» EXERCISE:
Write out each mathematical expression that the integration walkthrough below displays on a line of its own.

» SELECTED PASSAGE:
━━━━━━

First things first, get rid of the 3x's with a u substitution. It's easy to see that all it does is change the solution by a factor of 1 over 3. So we have,

[tex]\frac{1}{3}\int \sin^3{u} \cos^3{u}\,du[/tex]

If we had only 1 sine term or only 1 cosine term, we'd be gold. Problem solved. But we got 2 too many. So let's get rid of them!

[tex]\sin^2{x} + \cos^2{x} = 1[/tex]

Use this to turn the integral into

[tex]\frac{1}{3}\int \sin^3{u} (1 - \sin^2{u}) \cos{u}\,du[/tex]

which is easily separated and solved by substitution.

━━━━━━

Chart interpretation exercises
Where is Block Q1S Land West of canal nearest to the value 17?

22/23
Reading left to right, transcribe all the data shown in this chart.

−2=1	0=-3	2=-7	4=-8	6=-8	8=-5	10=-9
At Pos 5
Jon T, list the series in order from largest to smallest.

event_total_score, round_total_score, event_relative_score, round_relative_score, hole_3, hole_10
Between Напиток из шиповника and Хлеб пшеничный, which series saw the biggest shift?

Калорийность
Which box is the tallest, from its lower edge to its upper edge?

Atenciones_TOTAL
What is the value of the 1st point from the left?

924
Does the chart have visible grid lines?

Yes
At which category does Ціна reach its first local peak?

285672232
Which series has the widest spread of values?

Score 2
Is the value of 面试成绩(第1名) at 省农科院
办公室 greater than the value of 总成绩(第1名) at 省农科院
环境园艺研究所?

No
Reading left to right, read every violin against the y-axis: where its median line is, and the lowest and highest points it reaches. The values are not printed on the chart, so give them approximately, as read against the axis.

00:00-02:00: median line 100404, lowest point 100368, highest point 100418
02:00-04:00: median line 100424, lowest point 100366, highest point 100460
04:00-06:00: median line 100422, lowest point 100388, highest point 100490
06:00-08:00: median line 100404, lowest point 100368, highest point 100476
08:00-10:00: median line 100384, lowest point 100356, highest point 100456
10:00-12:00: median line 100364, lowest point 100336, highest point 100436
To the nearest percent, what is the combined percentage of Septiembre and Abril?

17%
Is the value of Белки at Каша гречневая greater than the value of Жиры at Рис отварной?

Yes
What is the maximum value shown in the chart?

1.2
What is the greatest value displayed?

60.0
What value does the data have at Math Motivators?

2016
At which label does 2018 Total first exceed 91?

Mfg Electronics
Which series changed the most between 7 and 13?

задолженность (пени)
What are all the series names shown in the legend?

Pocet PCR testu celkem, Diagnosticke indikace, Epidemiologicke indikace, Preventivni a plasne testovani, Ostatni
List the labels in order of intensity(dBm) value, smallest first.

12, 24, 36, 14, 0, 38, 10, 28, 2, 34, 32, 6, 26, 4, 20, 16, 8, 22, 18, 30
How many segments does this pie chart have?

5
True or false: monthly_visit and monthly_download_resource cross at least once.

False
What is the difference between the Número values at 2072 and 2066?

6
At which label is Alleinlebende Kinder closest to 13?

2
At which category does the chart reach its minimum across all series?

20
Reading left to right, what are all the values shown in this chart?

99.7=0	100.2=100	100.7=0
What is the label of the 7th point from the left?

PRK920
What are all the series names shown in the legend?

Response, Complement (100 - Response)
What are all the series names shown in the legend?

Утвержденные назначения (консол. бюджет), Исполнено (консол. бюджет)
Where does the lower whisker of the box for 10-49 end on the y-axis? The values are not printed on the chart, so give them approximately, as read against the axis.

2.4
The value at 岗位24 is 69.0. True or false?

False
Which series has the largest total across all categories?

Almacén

━━━━━━

» EXPECTED ANSWER:
- (1/3) ∫ sin³u cos³u du
- sin²x + cos²x = 1
- (1/3) ∫ sin³u (1 − sin²u) cos u du